▶ _PARTS OF THE EXERCISE_
(a) From the walkout basement thread below, write out the passage starting with "Any suggestions will" and going on through "meets your codes.".
(b) In the walkout basement thread below, what does the reply say to use to keep soil from coming through the joints of the retaining wall?

▶ _QUOTED PASSAGE_
▽

# Walk out basement question



## unome (Mar 2, 2007)

Hi, 

I am in the process of converting a half-walkout basement to a complete basement. The process involves taking approximately 60 cubic feet of dirt/stones and have a picture of the design i would like to make. The picture "A" shows the present situation and would like to make it like picture "B" & "C". 

My questions:

1. how to I move the pillars on which my deck in pic "A" is resting?
2. How will lumber (6 by 6 by 8) hold?, act as a retaining wall ?

Any suggestions will be greatly ppreciated.

thanks

unome


----------



## jogr (Jul 24, 2007)

1. Do you want to move them or replace them with longer posts to reach the new lower footing? If just longer put temporary braces in while you remove the posts, dig down, pour new footings and put in the new posts. (Don't use the deck while doing this). If you want to move them it looks like you could only go a foot or less wider at each end and still hit the beam. And you would need to verify that the wider support distance between the posts on your beam still meets your codes. 

2. I don't know. Retaining wall success has to do with depth, soil type, climate and materials. I would consult local expertise such as building inspector. Be sure to use good soil fabric to keep soil from coming through the joints or you'll always be cleaning up.

△

▶ _RECORDED INFORMATION_
▽

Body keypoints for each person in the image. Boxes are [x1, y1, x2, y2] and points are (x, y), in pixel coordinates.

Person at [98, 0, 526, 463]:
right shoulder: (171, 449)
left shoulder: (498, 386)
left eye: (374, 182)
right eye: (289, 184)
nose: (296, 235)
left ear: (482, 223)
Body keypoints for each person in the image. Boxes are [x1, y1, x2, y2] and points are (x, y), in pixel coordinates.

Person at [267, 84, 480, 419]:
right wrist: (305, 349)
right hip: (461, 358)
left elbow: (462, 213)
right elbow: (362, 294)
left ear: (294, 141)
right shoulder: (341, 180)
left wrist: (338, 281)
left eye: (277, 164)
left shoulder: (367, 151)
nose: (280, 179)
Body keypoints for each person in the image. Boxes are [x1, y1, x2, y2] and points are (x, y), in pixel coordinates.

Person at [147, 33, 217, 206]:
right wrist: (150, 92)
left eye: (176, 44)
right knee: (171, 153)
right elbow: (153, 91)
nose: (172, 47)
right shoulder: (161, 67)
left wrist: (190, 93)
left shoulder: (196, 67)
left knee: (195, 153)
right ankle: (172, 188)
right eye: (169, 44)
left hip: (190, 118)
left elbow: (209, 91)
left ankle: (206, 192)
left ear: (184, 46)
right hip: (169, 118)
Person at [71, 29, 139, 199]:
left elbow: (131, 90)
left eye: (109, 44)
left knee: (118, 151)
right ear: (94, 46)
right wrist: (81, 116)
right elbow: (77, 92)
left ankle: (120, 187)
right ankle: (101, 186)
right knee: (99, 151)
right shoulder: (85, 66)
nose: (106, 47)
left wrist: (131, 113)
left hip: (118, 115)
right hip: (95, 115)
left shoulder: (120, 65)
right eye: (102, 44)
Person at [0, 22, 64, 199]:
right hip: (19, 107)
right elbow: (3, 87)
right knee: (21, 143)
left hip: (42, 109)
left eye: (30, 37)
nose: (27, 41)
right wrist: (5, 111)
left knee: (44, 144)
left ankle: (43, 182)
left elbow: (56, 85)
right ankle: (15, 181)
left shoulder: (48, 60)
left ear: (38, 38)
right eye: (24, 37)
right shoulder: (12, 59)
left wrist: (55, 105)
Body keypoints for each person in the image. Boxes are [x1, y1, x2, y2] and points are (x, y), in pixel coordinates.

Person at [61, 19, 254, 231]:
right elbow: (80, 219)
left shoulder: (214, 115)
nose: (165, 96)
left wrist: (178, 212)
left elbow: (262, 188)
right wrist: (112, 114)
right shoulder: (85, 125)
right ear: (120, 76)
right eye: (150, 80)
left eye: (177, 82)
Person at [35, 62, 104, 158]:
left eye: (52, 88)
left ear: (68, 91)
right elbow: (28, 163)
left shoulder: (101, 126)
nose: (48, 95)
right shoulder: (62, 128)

△

▶ _ANSWERS TO THE EXERCISES_
(a)
Any suggestions will be greatly ppreciated.

thanks

unome


----------



## jogr (Jul 24, 2007)

1. Do you want to move them or replace them with longer posts to reach the new lower footing? If just longer put temporary braces in while you remove the posts, dig down, pour new footings and put in the new posts. (Don't use the deck while doing this). If you want to move them it looks like you could only go a foot or less wider at each end and still hit the beam. And you would need to verify that the wider support distance between the posts on your beam still meets your codes.

(b) Good soil fabric.